I am also converting a spit, also a 78!

Like bottomfeeder, im bogged down in the restoration... my body and frame are currently separated, and im going to repaint the frame and rebuild the brakes, suspension and drivetrain...

I just started ripping it apart and couldnt stop! hopefully it goes back together soon... have fun with the car!


----------



## Bottomfeeder (Jun 13, 2008)

I get that a lot. The VIN corresponds with a Spit4, and it was sold in '64 (last year of the Spit4s) but as a 1965. I still have the original bill of sale, which is a perk because I'll be able to have it re-registered with the original black California plates which seems to increase the value of the vehicle quite a bit. I'm not a purist, but I'm not going to turn down a free status symbol.


----------



## gerd1022 (Jun 9, 2008)

wow that is pretty cool... i thought you meant that you thought it was a MkIV... hence the confusion.


----------



## Bottomfeeder (Jun 13, 2008)

This question is for Deek and any other Spitfire converters. Are you planning on keeping the clutch or going clutchless. After looking at the geometry of it all, I decided to go clutchless. I'm going to use the clutchplate splines to mate with the transmission shaft, and lathe down a pulley to mate to the motor shaft. I'll be able to just bolt these together and create a simple coupling. If I tried to keep the clutch, I would have to rebuild the clutch master and slave cylinders, and the costs start to add up. What are you guys planning on doing? Any advice or thoughts?

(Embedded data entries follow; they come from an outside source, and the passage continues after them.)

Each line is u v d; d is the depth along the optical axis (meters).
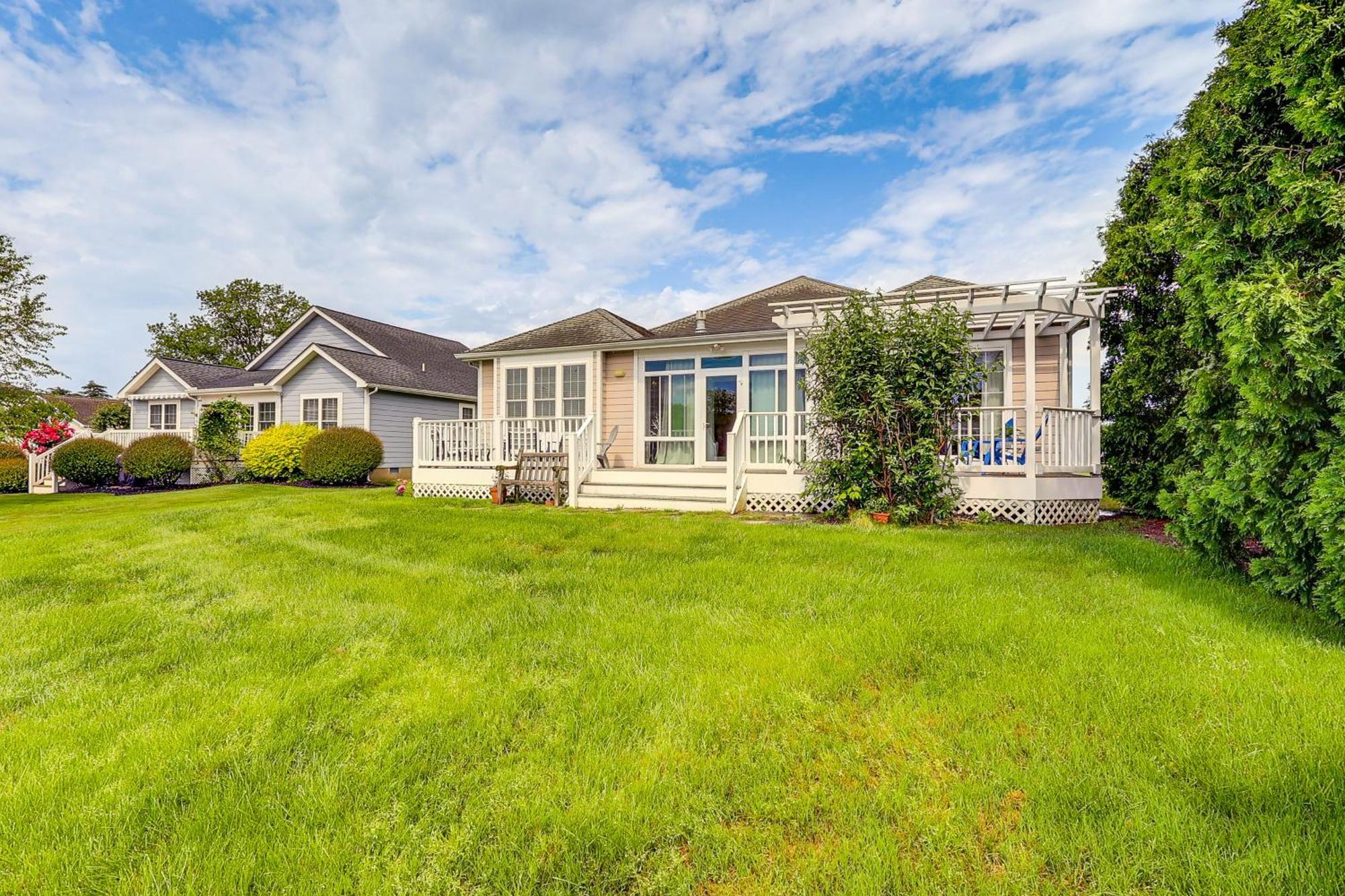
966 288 8.05
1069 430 8.26
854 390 7.64
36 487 17.28
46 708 2.68
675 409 12.55
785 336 11.11
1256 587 4.07
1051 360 10.10
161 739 2.37
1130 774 2.00
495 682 2.87
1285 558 3.70
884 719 2.44
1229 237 4.09
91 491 16.89
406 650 3.31
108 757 2.26
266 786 2.05
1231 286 3.87
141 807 1.94
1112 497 9.59
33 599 4.41
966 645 3.11
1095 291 7.97
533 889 1.61
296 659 3.21
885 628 3.35
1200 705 2.42
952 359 7.41
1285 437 3.67
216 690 2.82
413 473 12.10
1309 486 3.48
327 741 2.36
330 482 16.06
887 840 1.77
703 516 8.50
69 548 6.31
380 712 2.59
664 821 1.87
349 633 3.60
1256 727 2.23
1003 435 8.42
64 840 1.81
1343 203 3.35
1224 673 2.70
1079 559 5.06
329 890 1.61
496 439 11.40
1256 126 4.07
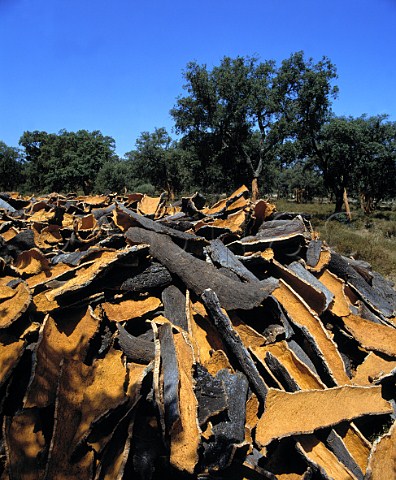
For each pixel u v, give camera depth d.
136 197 8.30
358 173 23.17
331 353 3.90
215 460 2.81
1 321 3.34
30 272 4.55
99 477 2.60
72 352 3.34
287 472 3.09
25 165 48.97
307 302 4.57
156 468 2.92
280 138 22.16
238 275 4.58
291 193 49.94
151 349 3.52
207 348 3.90
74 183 37.16
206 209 7.29
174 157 34.56
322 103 22.06
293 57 21.97
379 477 2.97
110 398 2.93
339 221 18.80
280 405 3.21
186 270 4.33
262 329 4.18
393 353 4.23
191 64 21.83
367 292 5.36
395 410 3.81
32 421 2.85
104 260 4.09
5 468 2.59
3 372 2.98
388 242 13.05
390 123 22.67
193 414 2.96
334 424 3.16
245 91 21.75
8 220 7.02
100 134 42.84
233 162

What about batteries? I am planning on using 10 ~100Ah flooded or sealed lead acid batteries. The weight will be around 700 lbs. I'll put 4 up front and 6 in the back. I'll put as many as I can in the gastank area to keep the weight over the axle. But, I'll still be adding ~400 lbs to the rear of the vehicle. I'll probably have to beefen up the rear suspension a bit to handle the added weight. The front will probably be about the same weight after removing the engine, and supporting parts. Any thoughts on solutions for that?

I'm only able to work on the car once or twice a week, as it is sitting at a workshop 30 minutes away. I have the help of a nice mechanic, who doesn't know anything about electric cars, but knows plenty about old cars. He's letting me use his space and tools for the potential career changing experience this conversion is providing.


----------



## Bottomfeeder (Jun 13, 2008)

Sorry, gerd, it's a common mistake. As you can see from my evalbum page: http://www.evalbum.com/1833, it's got the old chrome bumpers that are truly just for show. There's no way they will protect the body at all. But, they sure look nice! I also like the round back look. I can't wait to drive this car!


----------



## gerd1022 (Jun 9, 2008)

yeah im doing the same with the clutch... the way i see it, the less fluid in the car, the better... (less to leak out!)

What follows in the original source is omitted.